■ **OBJECTIVE**: Retype the part of the data that opens with the line containing "pose: elev=235.4 azim=41.3" and runs through the end of the data, keeping both of those lines and every character unchanged.

━━━━━ DATA PROVIDED ━━━━━

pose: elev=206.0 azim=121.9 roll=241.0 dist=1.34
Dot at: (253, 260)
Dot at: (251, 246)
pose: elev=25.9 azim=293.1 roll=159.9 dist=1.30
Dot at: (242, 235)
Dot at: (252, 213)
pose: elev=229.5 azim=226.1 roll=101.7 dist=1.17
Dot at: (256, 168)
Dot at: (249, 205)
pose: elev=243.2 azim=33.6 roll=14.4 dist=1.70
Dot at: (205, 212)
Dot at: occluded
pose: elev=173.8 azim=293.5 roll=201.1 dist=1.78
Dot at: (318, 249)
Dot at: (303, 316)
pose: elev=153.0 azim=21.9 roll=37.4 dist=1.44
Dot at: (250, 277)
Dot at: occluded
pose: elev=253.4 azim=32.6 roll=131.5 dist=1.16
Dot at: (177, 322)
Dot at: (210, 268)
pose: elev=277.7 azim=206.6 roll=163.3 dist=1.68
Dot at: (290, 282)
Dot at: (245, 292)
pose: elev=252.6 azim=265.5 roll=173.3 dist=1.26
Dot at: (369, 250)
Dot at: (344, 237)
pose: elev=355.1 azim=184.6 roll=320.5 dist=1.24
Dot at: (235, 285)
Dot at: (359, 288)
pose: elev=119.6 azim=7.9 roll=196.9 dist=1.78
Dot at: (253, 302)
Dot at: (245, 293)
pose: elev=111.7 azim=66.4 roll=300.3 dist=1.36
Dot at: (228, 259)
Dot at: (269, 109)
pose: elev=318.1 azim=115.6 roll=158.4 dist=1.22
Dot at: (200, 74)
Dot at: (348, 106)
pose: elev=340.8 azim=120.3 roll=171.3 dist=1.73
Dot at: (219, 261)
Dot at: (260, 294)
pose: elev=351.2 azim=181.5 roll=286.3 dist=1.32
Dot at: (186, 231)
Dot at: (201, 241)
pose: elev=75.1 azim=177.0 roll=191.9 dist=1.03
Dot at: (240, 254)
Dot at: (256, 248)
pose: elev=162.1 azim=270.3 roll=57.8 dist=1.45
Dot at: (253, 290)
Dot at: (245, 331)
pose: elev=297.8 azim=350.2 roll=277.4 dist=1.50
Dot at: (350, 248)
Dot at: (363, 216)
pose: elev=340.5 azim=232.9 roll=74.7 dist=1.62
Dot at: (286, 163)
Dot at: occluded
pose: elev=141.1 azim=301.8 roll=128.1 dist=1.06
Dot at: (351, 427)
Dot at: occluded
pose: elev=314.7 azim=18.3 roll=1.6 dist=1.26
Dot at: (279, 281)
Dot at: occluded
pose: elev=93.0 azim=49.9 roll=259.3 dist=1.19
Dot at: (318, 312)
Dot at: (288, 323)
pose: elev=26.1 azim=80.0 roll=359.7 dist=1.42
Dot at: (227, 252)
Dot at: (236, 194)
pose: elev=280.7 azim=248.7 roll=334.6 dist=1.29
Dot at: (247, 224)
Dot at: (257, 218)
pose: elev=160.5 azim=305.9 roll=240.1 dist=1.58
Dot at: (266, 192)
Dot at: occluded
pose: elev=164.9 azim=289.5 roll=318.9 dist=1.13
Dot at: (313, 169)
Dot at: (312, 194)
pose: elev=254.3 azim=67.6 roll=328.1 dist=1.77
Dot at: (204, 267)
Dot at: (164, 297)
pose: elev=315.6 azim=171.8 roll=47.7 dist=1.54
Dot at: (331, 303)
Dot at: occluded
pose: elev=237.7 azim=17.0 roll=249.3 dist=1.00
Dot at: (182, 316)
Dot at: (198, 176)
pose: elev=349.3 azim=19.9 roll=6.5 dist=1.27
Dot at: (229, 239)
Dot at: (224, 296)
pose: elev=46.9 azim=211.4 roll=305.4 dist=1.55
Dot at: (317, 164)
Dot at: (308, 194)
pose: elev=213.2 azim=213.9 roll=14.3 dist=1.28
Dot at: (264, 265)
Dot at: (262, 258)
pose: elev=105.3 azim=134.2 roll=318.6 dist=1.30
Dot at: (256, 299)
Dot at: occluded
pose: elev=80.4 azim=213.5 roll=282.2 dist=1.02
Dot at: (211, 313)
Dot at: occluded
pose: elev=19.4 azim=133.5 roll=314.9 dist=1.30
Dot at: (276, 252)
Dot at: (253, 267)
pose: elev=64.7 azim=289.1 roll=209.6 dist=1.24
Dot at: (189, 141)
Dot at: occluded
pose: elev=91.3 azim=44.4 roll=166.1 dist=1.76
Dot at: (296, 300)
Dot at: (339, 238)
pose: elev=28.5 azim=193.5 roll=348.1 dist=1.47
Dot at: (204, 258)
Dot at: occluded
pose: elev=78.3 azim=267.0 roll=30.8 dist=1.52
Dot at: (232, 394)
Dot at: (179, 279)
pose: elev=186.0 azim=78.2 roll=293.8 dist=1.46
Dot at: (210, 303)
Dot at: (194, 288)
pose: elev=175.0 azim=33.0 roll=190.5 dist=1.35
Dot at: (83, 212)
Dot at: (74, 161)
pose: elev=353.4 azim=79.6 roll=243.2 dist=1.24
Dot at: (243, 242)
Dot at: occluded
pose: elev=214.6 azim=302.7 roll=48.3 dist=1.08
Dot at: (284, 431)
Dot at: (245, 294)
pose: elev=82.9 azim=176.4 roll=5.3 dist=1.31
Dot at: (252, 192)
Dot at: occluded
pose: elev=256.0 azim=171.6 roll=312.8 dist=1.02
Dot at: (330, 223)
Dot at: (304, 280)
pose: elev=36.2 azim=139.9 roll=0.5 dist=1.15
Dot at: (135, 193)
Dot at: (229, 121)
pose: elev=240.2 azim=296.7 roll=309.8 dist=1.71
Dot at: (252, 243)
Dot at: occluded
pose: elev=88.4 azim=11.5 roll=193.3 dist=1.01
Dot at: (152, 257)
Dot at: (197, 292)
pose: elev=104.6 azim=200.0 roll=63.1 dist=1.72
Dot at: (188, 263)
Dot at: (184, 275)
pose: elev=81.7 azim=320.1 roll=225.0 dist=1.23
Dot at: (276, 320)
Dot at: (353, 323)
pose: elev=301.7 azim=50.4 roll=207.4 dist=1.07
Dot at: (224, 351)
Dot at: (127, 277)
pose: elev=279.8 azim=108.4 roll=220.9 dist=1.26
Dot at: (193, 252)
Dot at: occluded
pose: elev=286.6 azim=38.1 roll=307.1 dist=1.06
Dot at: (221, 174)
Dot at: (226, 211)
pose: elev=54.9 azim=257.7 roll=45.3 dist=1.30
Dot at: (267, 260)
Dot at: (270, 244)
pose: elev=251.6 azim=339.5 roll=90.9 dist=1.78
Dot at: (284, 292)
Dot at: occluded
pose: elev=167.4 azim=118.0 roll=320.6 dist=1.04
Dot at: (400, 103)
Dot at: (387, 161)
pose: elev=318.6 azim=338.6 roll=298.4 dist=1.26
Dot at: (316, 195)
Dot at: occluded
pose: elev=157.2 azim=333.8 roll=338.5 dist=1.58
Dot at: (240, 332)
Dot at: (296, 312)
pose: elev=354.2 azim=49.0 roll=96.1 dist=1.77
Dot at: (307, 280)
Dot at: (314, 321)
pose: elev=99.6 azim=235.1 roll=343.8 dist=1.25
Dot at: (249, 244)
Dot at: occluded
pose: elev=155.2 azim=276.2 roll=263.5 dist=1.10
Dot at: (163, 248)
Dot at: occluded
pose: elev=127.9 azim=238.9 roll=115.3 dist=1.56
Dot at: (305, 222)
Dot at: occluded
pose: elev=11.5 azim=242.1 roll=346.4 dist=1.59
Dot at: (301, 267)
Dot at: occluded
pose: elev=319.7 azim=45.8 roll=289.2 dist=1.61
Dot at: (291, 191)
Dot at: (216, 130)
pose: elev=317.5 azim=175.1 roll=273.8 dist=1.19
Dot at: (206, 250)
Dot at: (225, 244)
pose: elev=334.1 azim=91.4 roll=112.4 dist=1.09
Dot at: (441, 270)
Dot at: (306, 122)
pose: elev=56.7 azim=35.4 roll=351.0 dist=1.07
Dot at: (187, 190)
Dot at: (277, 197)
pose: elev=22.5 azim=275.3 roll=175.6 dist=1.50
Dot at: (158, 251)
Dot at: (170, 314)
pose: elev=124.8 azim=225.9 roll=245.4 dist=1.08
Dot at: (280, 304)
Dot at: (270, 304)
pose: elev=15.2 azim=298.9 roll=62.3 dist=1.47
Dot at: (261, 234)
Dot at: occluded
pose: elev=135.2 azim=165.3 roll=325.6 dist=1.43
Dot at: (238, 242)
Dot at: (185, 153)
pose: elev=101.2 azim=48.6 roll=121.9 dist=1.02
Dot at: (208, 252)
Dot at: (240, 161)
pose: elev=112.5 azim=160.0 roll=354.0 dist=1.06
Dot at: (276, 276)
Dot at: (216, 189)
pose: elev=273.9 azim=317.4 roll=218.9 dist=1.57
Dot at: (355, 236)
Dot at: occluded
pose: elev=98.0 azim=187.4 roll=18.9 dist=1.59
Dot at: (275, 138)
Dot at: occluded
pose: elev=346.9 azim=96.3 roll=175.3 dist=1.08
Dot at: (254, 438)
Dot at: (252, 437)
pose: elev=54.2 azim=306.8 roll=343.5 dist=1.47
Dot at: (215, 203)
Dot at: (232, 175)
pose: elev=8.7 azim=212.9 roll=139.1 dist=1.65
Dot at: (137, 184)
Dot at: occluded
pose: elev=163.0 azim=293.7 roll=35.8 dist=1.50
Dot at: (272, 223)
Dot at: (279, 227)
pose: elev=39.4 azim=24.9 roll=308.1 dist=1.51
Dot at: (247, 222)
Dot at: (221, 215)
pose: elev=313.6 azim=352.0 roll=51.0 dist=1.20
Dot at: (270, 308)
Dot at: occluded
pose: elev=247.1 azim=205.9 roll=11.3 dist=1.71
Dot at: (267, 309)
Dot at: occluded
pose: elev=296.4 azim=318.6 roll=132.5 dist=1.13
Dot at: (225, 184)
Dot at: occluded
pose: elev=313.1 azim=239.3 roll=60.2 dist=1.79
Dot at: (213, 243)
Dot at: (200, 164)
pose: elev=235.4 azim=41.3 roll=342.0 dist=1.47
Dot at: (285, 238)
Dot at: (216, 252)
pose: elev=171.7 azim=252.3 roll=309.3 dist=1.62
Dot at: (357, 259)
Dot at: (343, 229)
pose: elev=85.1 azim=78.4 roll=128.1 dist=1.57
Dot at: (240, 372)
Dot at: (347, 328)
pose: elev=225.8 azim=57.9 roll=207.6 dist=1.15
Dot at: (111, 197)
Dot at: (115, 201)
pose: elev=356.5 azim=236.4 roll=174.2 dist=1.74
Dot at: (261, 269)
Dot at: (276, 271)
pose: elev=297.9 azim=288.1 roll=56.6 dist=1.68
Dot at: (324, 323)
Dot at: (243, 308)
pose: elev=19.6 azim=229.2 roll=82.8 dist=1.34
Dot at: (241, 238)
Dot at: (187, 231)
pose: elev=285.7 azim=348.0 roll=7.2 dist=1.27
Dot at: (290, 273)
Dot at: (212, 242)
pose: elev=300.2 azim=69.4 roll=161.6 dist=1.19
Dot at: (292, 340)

━━━━━

■ **EXERCISE ANSWER**:
pose: elev=235.4 azim=41.3 roll=342.0 dist=1.47
Dot at: (285, 238)
Dot at: (216, 252)
pose: elev=171.7 azim=252.3 roll=309.3 dist=1.62
Dot at: (357, 259)
Dot at: (343, 229)
pose: elev=85.1 azim=78.4 roll=128.1 dist=1.57
Dot at: (240, 372)
Dot at: (347, 328)
pose: elev=225.8 azim=57.9 roll=207.6 dist=1.15
Dot at: (111, 197)
Dot at: (115, 201)
pose: elev=356.5 azim=236.4 roll=174.2 dist=1.74
Dot at: (261, 269)
Dot at: (276, 271)
pose: elev=297.9 azim=288.1 roll=56.6 dist=1.68
Dot at: (324, 323)
Dot at: (243, 308)
pose: elev=19.6 azim=229.2 roll=82.8 dist=1.34
Dot at: (241, 238)
Dot at: (187, 231)
pose: elev=285.7 azim=348.0 roll=7.2 dist=1.27
Dot at: (290, 273)
Dot at: (212, 242)
pose: elev=300.2 azim=69.4 roll=161.6 dist=1.19
Dot at: (292, 340)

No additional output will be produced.